**** WORKING DATA ****
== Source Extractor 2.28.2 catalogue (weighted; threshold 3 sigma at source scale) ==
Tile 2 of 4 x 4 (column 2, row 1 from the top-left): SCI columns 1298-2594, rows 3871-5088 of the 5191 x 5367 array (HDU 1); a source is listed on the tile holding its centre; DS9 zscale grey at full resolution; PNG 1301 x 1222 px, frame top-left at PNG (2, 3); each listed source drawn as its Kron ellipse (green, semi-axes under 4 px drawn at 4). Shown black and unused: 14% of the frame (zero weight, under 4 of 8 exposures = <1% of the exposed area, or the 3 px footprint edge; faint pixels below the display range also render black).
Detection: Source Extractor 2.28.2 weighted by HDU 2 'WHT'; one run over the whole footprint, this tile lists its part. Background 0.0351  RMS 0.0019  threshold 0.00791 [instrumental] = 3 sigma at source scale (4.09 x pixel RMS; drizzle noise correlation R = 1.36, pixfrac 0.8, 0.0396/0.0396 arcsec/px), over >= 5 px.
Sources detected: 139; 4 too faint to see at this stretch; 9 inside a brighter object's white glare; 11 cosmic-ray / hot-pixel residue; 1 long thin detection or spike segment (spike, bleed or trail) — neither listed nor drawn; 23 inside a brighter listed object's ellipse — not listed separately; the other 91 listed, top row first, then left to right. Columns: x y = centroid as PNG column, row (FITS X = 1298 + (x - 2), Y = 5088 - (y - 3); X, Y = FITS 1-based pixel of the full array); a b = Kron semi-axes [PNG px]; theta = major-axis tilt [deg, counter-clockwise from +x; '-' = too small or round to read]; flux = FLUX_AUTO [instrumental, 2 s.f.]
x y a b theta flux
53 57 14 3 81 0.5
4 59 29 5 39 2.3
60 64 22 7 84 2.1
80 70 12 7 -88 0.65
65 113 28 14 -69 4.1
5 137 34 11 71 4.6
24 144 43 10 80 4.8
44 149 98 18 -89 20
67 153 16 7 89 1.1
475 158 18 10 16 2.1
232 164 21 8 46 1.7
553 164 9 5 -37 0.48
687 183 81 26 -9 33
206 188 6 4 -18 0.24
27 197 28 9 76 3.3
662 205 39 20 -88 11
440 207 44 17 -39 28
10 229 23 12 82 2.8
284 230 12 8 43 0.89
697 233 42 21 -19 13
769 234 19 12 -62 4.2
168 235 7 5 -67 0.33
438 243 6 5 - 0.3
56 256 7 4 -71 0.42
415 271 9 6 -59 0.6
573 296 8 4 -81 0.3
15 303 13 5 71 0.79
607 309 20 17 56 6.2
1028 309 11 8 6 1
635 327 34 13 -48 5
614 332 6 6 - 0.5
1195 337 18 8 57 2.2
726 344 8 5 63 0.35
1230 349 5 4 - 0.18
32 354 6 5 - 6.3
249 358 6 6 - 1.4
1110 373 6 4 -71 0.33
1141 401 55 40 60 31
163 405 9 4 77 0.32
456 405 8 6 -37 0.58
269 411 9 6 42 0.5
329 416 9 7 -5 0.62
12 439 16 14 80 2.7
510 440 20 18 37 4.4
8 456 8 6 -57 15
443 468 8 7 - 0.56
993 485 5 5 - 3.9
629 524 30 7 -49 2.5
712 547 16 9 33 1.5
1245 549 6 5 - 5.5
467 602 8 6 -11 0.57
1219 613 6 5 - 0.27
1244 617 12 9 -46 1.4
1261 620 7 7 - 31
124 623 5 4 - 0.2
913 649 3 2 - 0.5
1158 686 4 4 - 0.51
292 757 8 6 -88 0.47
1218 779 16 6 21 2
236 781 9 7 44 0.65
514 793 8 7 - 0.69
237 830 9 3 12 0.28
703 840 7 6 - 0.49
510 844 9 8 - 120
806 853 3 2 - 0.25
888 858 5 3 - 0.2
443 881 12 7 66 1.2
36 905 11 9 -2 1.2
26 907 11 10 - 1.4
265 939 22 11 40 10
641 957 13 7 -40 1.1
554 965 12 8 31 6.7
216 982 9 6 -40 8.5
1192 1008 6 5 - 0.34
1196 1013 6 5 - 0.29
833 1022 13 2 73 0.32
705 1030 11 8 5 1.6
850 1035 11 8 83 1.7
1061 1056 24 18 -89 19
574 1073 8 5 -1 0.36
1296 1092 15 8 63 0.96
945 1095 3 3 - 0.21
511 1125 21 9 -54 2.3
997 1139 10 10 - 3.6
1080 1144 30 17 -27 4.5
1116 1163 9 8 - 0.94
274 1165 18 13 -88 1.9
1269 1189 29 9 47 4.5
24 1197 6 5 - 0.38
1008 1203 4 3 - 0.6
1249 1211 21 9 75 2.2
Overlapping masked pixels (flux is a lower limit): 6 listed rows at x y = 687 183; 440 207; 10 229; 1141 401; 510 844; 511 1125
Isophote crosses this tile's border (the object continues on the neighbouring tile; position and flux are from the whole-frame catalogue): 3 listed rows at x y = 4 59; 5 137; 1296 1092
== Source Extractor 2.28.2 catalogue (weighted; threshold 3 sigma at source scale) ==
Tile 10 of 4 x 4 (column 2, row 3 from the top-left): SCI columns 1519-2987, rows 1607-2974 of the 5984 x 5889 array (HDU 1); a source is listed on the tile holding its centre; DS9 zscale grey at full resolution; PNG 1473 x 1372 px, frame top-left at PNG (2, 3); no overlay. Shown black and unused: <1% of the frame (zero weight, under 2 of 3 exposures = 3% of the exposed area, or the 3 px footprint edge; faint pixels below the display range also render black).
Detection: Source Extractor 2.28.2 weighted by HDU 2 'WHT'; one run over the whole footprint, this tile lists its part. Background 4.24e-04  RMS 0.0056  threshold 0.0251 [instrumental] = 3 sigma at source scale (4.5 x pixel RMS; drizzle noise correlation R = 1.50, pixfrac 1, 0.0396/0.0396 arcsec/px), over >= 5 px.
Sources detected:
****
▶ _DIRECTIVE_
Please count the lines in the items that contain the string "rows", treating uppercase and lowercase as different. Reply with the number alone.

▶ _COMPLETE RESPONSE_
4